Maybe, but this isn’t actually the case in all sports. In figure skating, a sport in which women bring in more revenue than men, prize money is distributed equally among the genders for the sake of fairness. The sport’s pay isn’t determined by revenue differences between genders.

U.S. Soccer should absolutely treat the Women’s National Team the same way — if not better, since the women actually out-performed the Men’s National Team.

Another argument against the women is popularity. Since sports have historically been viewed as a male activity, men’s teams have always had larger fanbases than women’s teams and should benefit monetarily from that discrepancy.

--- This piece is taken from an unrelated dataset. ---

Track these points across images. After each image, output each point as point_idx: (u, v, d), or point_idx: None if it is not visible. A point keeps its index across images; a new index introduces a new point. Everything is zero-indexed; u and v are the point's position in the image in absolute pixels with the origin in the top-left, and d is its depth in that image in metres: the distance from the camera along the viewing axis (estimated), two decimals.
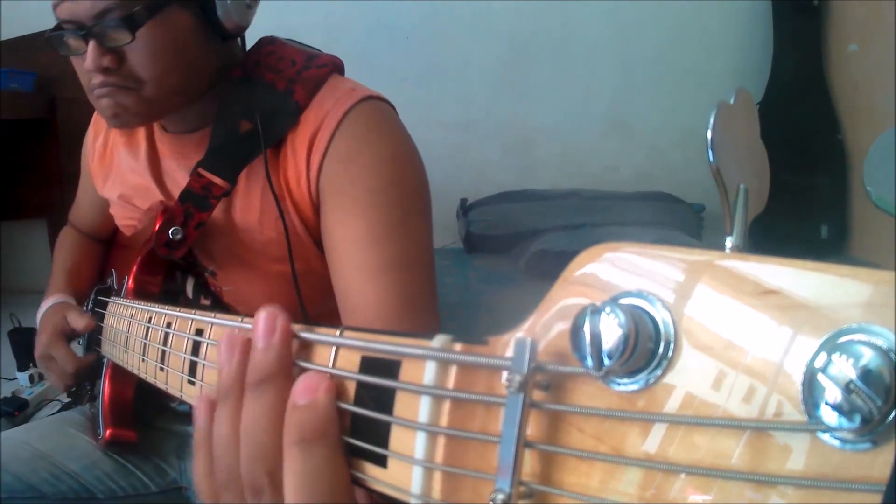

The 2015 Women’s World Cup, however, broke the record for most-watched soccer match in the U.S., for men or women. The argument that women get paid less because their sport is less popular just doesn’t hold up. While it may be true in other sports that women don’t draw as much viewership as their male counterparts, women’s soccer currently seems to be more popular in the U.S. than men’s. If you think it’s all about popularity, you’re going to need a new argument to justify paying these women drastically less.

No matter the argument proposed as a defense of U.S. Soccer for its wage gap, it just isn’t possible to justify the current size of that gap. The men didn’t even make it through the first match of their tournament, and Americans have never tuned in to watch the men’s team with the numbers that watched the women in 2015, yet they’re being paid millions of dollars more?

It’s absolutely unfair. It’s absolutely discrimination.

Women have been fighting for centuries for equality. Even when a female does something with a higher degree of success than a male, there are people who refuse to acknowledge my gender for its success. There will always be people who think the most successful woman is worth less than the least successful man.

I’ll never agree with those people.

If a woman is going to go out there, put in the education or effort that it takes to excel in life, and does excel, she should not be paid any less than a man who does the same thing. If a woman like Carli Lloyd is going to score a goal from midfield and help bring her team to victory in the World Cup, then for goodness’ sake, she deserves to be paid a wage at least equal to that of a male soccer player.

It’s as simple as that. If a woman is performing just as well — if not better — than a man, she should be making just as much — if not more — money than a man.